Start of Exercise text
The acquisition costs of liraglutide and other antihyperglycemic agents were obtained from the Drug and Medical Supply Information Center (DMSIC), Thailand Ministry of Public Health [16]. Liraglutide 3 mL sterile solution of 6 mg/mL costs 2407 Thai baht (THB), resulting in an annual cost of 87,874 THB. For other antihyperglycemic agents where a product was supplied by several pharmaceutical companies, the median price from the median list of all pharmaceutical companies was used, in accordance with the Thai Health Technology Assessment (HTA) Guideline [17]. The total cost was the product of unit cost of individual antihyperglycemic agent mentioned above and the resource use obtained from the LEADER trial [9]. The difference in total cost of antihyperglycemic agents from both strategies was included for data analysis. Since people discontinued liraglutide treatment at a rate of 5.23% per year, we factored it into the total cost calculation. Treatment costs of adverse events and complications were based on a published study [18] or a large university-affiliated hospital database [19] (Certificate of Approval No. EXEMPTION-6811/2019). All costs were inflated to the year 2021, using the consumer price index for the medical-care category [20].
Utility Inputs
Utility is a health-related quality-of-life measure that varies from zero, representing death, to one, representing perfect health. The lifetime was weighted by utility values to estimate the quality-adjusted life-year (QALY) associated with health states after treatments. The baseline utility was based on people without diabetes-related complications, which was 0.753 [21]. Utility decrements associated with CV and renal complications were obtained from published studies and applied in the model. Table 2 shows the utility and disutility values used in the model.
Health Outcomes
The predicted long-term costs and outcomes of interest in this study were clinical outcomes, such as number of CV deaths and renal deaths, the incremental costs, life-years gained, QALY gained, and incremental cost-effectiveness ratio (ICER).
Data Analyses
Base-Case Analysis
Of all three cohorts, the expected lifetime total cost and outcomes of add-on liraglutide to existing regimen compared to SoC in each population were calculated and discounted at an annual rate of 3% [22]. The ICER was calculated using the differences in lifetime total cost divided by the difference in outcome for both strategies. When the estimated ICER fell below the accepted threshold in Thailand (160,000 THB/QALY), the add-on liraglutide strategy was considered cost-effective.
Sensitivity Analyses
One-way sensitivity analyses under which each parameter varied were conducted to assess the robustness of the cost-effectiveness analysis. The key input parameters varied among plausible ranges. When available, the standard deviation or 95% CI was used as a range for the one-way sensitivity analysis. When no such data were available, costs, probabilities, and utilities were varied within a range of ± 20%, ± 10%, and ± 10%, respectively. All plausible ranges are summarized in Tables 1 and 2. The discount rate varied from 0 to 6%, following the recommendation of the Thai HTA Guideline [22]. The results were displayed as a tornado diagram. Willingness-to-pay (WTP) threshold analysis was conducted to estimate the cost of liraglutide that yielded ICER equal to the accepted threshold in Thailand (160,000 THB/QALY).
End of Exercise text
Task set:
**a)** Copy the liraglutide cost-effectiveness passage starting at the words "Health Outcomes" and stopping after "cost-effectiveness ratio (ICER).", but change "incremental costs" to "additional costs".
**b)** Go on with the liraglutide cost-effectiveness passage from the point where it stops.
Start of Material shown
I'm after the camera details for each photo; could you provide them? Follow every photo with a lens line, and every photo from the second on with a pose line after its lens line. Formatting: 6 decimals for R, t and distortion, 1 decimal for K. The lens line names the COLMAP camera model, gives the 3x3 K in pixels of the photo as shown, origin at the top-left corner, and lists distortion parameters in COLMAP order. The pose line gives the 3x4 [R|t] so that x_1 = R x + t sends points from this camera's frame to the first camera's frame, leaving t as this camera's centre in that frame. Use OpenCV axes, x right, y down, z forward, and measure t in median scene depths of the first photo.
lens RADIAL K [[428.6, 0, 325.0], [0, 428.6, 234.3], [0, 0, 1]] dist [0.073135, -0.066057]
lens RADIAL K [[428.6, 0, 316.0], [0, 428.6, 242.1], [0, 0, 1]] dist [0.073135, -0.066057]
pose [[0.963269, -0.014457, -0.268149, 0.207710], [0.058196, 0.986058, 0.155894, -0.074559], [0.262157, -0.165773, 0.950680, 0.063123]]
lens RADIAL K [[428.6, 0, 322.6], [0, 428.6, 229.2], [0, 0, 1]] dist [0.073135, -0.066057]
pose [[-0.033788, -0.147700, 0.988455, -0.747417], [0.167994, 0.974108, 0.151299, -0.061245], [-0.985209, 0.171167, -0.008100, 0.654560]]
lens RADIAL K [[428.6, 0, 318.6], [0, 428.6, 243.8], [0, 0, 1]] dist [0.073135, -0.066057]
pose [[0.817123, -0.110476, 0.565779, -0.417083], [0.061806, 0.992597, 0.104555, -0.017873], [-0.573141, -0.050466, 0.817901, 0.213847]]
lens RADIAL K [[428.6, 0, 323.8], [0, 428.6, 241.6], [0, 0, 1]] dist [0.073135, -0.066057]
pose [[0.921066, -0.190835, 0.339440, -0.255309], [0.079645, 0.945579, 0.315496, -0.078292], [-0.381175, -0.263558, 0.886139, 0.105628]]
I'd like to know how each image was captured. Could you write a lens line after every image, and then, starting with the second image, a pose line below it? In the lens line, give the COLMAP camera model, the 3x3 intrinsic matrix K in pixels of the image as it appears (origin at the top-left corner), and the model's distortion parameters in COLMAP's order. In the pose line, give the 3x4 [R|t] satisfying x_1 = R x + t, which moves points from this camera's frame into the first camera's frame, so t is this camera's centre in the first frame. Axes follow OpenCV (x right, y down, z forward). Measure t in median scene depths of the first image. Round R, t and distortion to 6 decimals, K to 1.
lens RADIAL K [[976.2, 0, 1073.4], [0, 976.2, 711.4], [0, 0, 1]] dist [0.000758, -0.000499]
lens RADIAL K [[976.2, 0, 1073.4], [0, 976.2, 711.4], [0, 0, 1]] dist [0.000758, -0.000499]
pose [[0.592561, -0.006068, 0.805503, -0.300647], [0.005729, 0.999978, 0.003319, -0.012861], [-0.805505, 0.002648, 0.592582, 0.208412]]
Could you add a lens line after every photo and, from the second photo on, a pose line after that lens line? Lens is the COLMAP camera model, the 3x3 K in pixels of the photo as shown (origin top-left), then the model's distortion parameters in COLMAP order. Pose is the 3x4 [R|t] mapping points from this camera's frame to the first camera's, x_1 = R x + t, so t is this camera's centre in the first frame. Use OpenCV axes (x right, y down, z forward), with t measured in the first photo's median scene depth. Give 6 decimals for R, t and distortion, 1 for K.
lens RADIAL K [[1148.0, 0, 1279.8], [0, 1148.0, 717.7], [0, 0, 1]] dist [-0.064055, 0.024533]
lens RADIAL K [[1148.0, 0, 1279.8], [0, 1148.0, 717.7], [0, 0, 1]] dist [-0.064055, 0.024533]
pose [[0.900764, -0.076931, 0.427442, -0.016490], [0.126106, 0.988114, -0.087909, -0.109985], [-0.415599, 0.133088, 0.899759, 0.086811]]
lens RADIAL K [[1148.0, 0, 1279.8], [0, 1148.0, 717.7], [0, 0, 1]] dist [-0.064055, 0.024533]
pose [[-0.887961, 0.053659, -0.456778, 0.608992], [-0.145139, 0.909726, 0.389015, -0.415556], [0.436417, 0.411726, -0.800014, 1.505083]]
End of Material shown
Results in order:
**a)**
Health Outcomes
The predicted long-term costs and outcomes of interest in this study were clinical outcomes, such as number of CV deaths and renal deaths, the additional costs, life-years gained, QALY gained, and incremental cost-effectiveness ratio (ICER).

**b)**
In addition, a probabilistic sensitivity analysis was conducted, whereby individual sets of parameter values were drawn from an appropriate statistical distribution (Tables 1 and 2), with results generated for 1000 simulation runs. The results of the analysis were displayed as a scatterplot and a cost-effectiveness acceptability curve, which graphically represented the probability of add-on liraglutide being cost-effective, compared to SoC alone, for different defined WTP thresholds.
Compliance with Ethics Guidelines
This article is been approved ethics committees and was performed in accordance with the Helsinki Declaration of 1964.
Results
Base-Case Result
All People with T2D
The lifetime total cost in the add-on liraglutide group was higher than in the SoC group (2,333,111 THB vs. 1,381,347 THB), resulting in an incremental cost of 951,764 THB. After disaggregation of the total costs, the major component cost of the total cost was the cost of liraglutide. However, liraglutide was shown to save 77 CV deaths per 1000 people with a gain of 0.91 years and 0.72 QALYs when compared with the SoC. This yielded an ICER of 1,051,626 THB/life-years or 1,326,197 THB/QALY, which is much above the acceptable ceiling ratio of 160,000 THB/QALY (Table 3).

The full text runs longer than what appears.